4. En síntesis, la impugnación propuesta no tiene vocación de prosperidad, toda vez que los planteamientos del recurrente, a manera de un complemento de la demanda inadmitida, no alcanzan a edificar un cuestionamiento jurídico de fondo y, por ende, conducen a similar negativa a la ya adoptada en el proveído reprochado.

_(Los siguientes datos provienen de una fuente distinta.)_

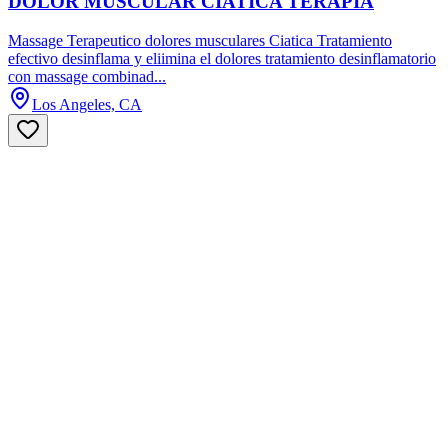
DOLOR MUSCULAR CIATICA TERAPIA
Massage Terapeutico dolores musculares Ciatica Tratamiento
efectivo desinflama y eliimina el dolores tratamiento desinflamatorio
con massage combinad...
Los Angeles, CA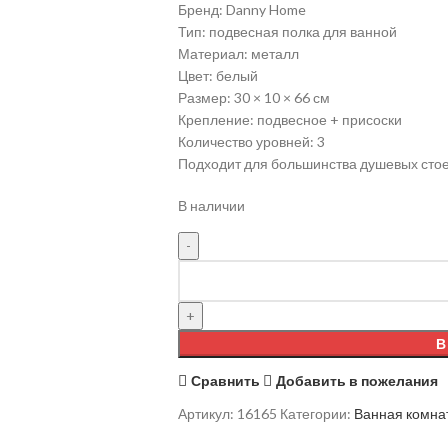
Бренд: Danny Home
Тип: подвесная полка для ванной
Материал: металл
Цвет: белый
Размер: 30 × 10 × 66 см
Крепление: подвесное + присоски
Количество уровней: 3
Подходит для большинства душевых сто
В наличии
В
Сравнить
Добавить в пожелания
Артикул:
16165
Категории:
Ванная комнат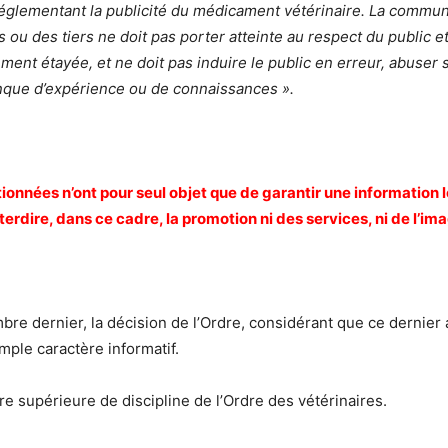
réglementant la publicité du médicament vétérinaire. La commun
 ou des tiers ne doit pas porter atteinte au respect du public et
uement étayée, et ne doit pas induire le public en erreur, abuser 
anque d’expérience ou de connaissances ».
ionnées n’ont pour seul objet que de garantir une information 
terdire, dans ce cadre, la promotion ni des services, ni de l’im
mbre dernier, la décision de l’Ordre, considérant que ce dernier 
imple caractère informatif.
e supérieure de discipline de l’Ordre des vétérinaires.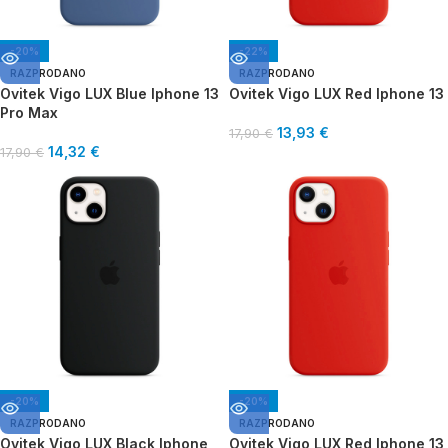
-20%
-22%
RAZPRODANO
RAZPRODANO
Ovitek Vigo LUX Blue Iphone 13
Ovitek Vigo LUX Red Iphone 13
Pro Max
13,93
€
17,90
€
14,32
€
17,90
€
-20%
-20%
RAZPRODANO
RAZPRODANO
Ovitek Vigo LUX Black Iphone
Ovitek Vigo LUX Red Iphone 13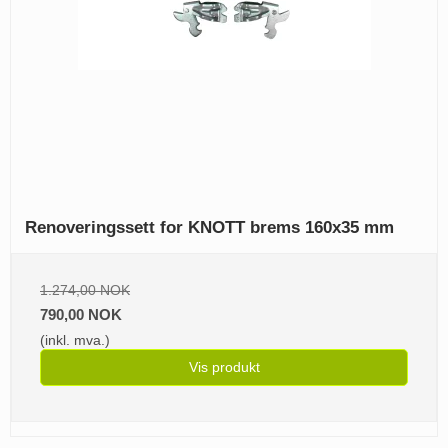
Renoveringssett for KNOTT brems 160x35 mm
1.274,00 NOK
790,00 NOK
(inkl. mva.)
Vis produkt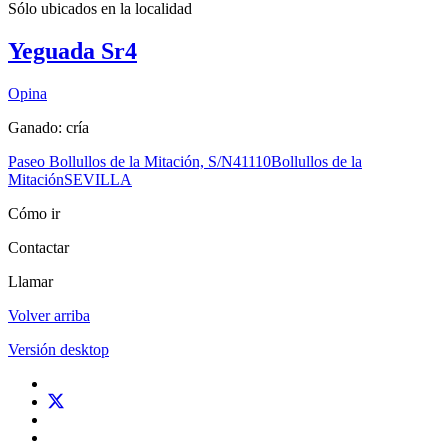
Sólo ubicados en la
localidad
Yeguada Sr4
Opina
Ganado: cría
Paseo Bollullos de la Mitación, S/N
41110
Bollullos de la
Mitación
SEVILLA
Cómo ir
Contactar
Llamar
Volver arriba
Versión desktop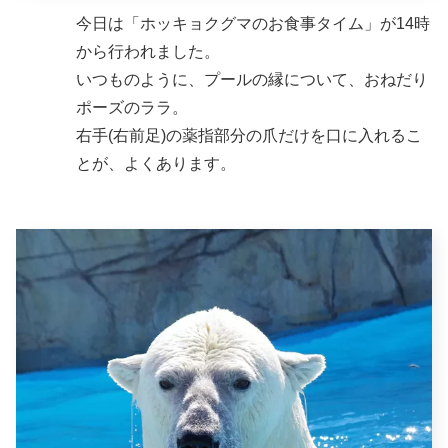
今日は「ホッキョクグマのお食事タイム」が14時
から行われました。
いつものように、プールの縁について、おねだり
ポーズのララ。
右手(右前足)の薬指部分の爪だけを口に入れるこ
とが、よくあります。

En mérito de lo expuesto, la Corte Suprema de Justicia, en Sala de Casación Penal,
RESUELVE
1. No reponer el auto del dos (02) de octubre de 2006, mediante el cual se inadmitió la demanda de revisión promovida por el ex Juez Promiscuo Municipal de Betania (Antioquia), RAÚL ANTONIO PÉREZ MÚNERA, a través de su apoderado.
2. Contra el presente auto no procede recurso alguno.
Cópiese, notifíquese y cúmplase
JAVIER ZAPATA ORTIZ
SIGIFREDO ESPINOSA PÉREZ GUILLERMO ANGULO GONZÁLEZ
Conjuez
RICARDO CALVETE RANGEL SOLEDAD CORTES DE VILLALOBOS
Conjuez – Excusa justificada Conjuez
GUILLERMO GARCÍA GUAJE ANDRÉS F. RAMÍREZ MONCAYO
Conjuez – Aclaración de voto Conjuez
YESID REYES ALVARADO JULIO E. SOCHA SALAMANCA
Conjuez – Excusa justificada
TERESA RUIZ NÚÑEZ
Secretaria
1 Ciudadano particular, privado de la libertad por disposición del Juez Promiscuo Municipal de Betania (Antioquia), por considerar que había desacatado la orden impartida en la sentencia de tutela, donde se materializó el ilícito de prevaricato.
2 Sala de Casación Penal, auto del 27 de mayo de 2003, radicación 19607.